En séchant sur le papier, cette encre prend une teinte prune, puis selon les variations de Ph qui lui sont imposées avec du citron, vinaigre, savon, potasse, bicarbonate de soude, etc... sa couleur va varier du jaune vif au bleu en passant par le violet, orange...


Avec du sel d'alun, on en fait une belle encre violette relativement résistante à la lumière.

Et puisqu'en plus, elle contient beaucoup de tanins, elle peut servir à fabriquer un noir très solide avec du sulfate de fer ou de l'acétate de fer.


Une fois que l'on connait un peu son "profil chimico-artistique" on peut jouer avec :

Pour la création d'œuvres abstraites, on couvre généreusement le papier d'encre et, sur le papier encore humide, on saupoudre ou fait couler du savon, du citron, du sel d'alun, etc.

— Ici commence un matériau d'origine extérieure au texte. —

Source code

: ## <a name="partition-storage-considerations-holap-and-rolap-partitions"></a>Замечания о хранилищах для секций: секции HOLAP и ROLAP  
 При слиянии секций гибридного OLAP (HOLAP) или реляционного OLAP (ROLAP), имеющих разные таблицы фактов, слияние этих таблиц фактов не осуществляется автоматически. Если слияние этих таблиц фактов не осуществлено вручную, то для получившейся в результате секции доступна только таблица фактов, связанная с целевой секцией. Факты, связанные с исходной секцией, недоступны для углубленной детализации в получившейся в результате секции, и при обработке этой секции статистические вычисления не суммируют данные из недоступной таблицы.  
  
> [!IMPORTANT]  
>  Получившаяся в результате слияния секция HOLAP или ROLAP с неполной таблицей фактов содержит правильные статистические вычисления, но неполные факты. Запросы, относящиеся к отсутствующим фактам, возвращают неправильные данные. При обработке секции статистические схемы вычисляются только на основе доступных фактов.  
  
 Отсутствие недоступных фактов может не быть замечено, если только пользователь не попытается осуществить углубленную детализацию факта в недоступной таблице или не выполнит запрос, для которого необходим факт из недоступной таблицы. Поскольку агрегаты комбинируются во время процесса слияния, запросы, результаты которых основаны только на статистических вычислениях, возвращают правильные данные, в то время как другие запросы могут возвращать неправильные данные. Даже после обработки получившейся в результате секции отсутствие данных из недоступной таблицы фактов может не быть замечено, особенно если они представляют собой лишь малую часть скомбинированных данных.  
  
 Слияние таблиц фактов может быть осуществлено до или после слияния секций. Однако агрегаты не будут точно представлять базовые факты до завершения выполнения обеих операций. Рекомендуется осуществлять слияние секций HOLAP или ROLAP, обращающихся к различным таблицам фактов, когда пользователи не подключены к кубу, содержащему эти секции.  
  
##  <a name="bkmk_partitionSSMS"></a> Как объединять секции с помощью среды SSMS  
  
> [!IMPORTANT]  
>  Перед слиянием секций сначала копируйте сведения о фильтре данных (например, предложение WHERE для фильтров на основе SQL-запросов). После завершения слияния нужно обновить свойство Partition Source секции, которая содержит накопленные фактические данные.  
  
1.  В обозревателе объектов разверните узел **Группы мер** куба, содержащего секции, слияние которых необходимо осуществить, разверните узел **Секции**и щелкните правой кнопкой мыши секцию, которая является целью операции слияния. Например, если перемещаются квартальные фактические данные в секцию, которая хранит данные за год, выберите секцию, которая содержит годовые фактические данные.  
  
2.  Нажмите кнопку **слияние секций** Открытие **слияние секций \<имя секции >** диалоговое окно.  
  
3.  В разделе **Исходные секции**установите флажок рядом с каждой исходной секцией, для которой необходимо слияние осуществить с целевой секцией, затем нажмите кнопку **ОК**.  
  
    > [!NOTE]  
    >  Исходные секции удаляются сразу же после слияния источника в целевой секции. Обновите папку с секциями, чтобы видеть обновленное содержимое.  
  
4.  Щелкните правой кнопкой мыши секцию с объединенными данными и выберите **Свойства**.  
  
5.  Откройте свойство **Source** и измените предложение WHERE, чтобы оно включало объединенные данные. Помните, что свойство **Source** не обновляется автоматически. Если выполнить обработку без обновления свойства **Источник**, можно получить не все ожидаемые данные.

Ou bien on laisse sécher la feuille puis on trace directement sur ce fond des motifs avec un pinceau ou un calame trempé dans des solutions acides, basiques ou riches en fer :



Utilisez la rapidement, car même si elle se conserve longtemps sans moisir dans un bocal au réfrigérateur, sa belle teinte rouge vire au brun en seulement quelques jours. Cette encre est superbe, mais éphémère!